## Aim of the task:
Return each entry word for word and skip its pictures.

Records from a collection
****************

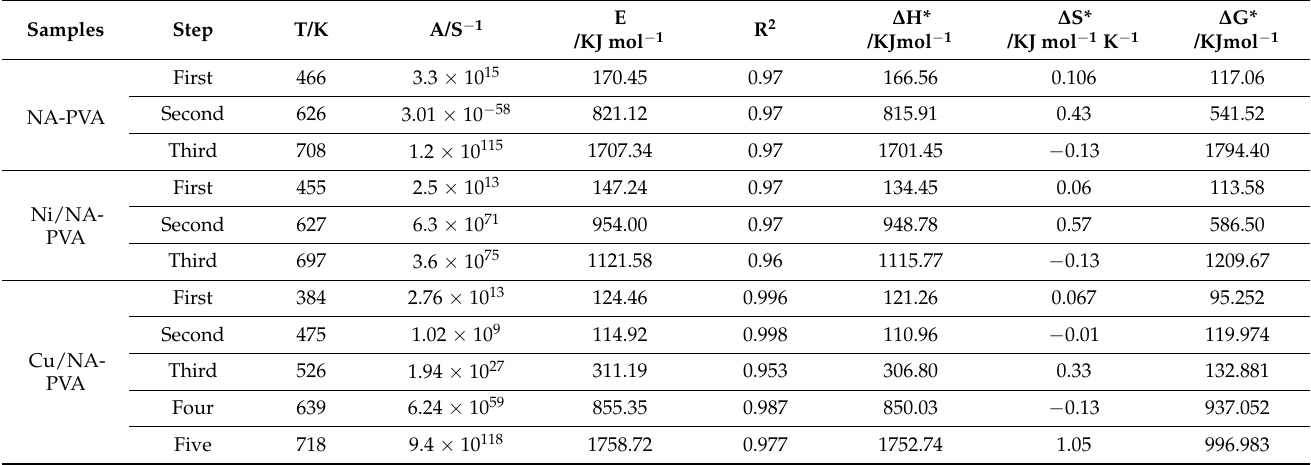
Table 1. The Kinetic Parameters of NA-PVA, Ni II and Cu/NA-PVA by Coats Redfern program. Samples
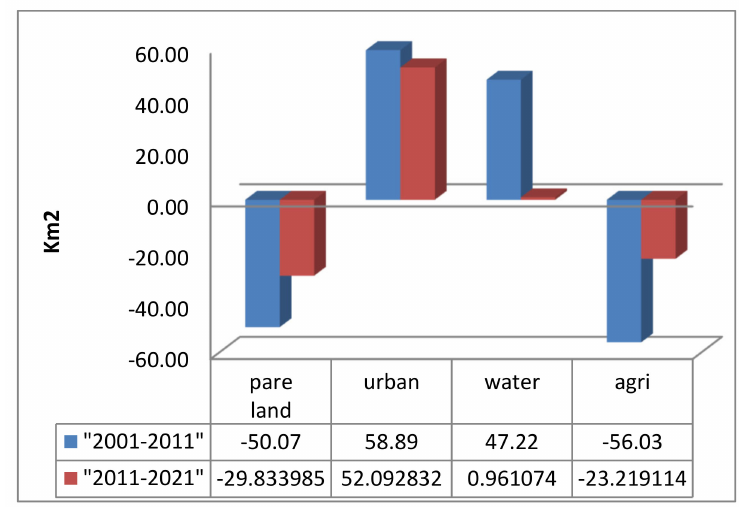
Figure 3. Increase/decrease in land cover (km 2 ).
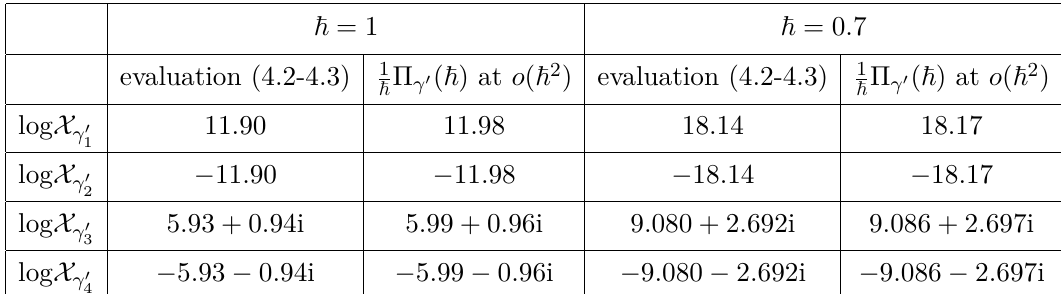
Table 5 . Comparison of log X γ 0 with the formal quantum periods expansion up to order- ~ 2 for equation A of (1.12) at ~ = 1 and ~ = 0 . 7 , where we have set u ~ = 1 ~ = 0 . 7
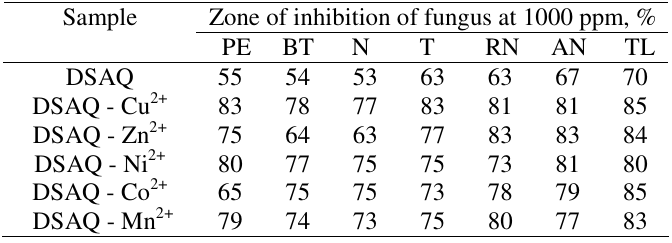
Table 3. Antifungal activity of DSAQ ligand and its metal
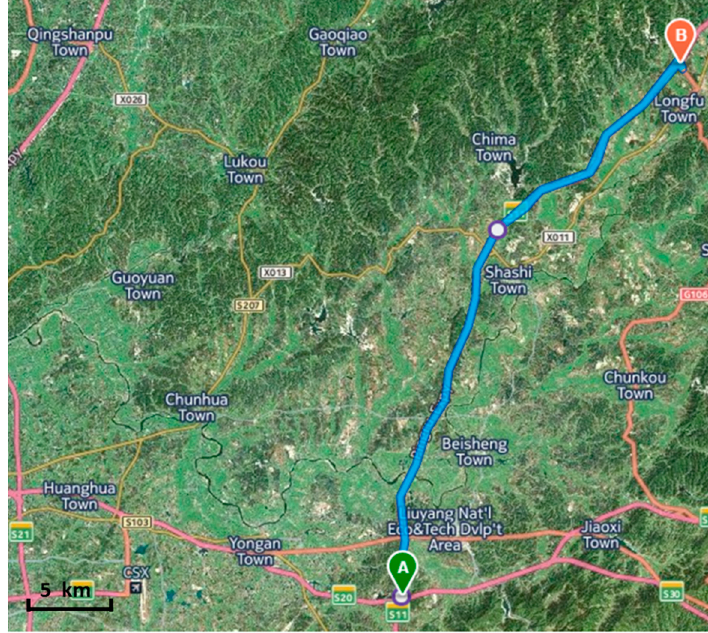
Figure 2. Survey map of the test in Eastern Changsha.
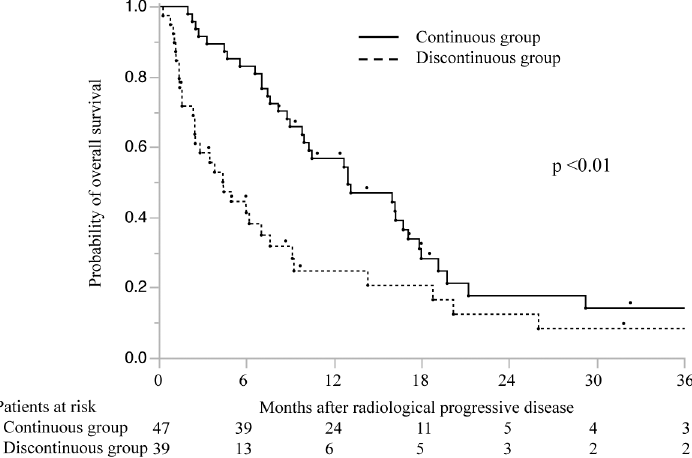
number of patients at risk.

****************

## Answer below:
Table 1. The Kinetic Parameters of NA-PVA, Ni II and Cu/NA-PVA by Coats Redfern program. Samples
Figure 3. Increase/decrease in land cover (km 2 ).
Table 5 . Comparison of log X γ 0 with the formal quantum periods expansion up to order- ~ 2 for equation A of (1.12) at ~ = 1 and ~ = 0 . 7 , where we have set u ~ = 1 ~ = 0 . 7
Table 3. Antifungal activity of DSAQ ligand and its metal
Figure 2. Survey map of the test in Eastern Changsha.
number of patients at risk.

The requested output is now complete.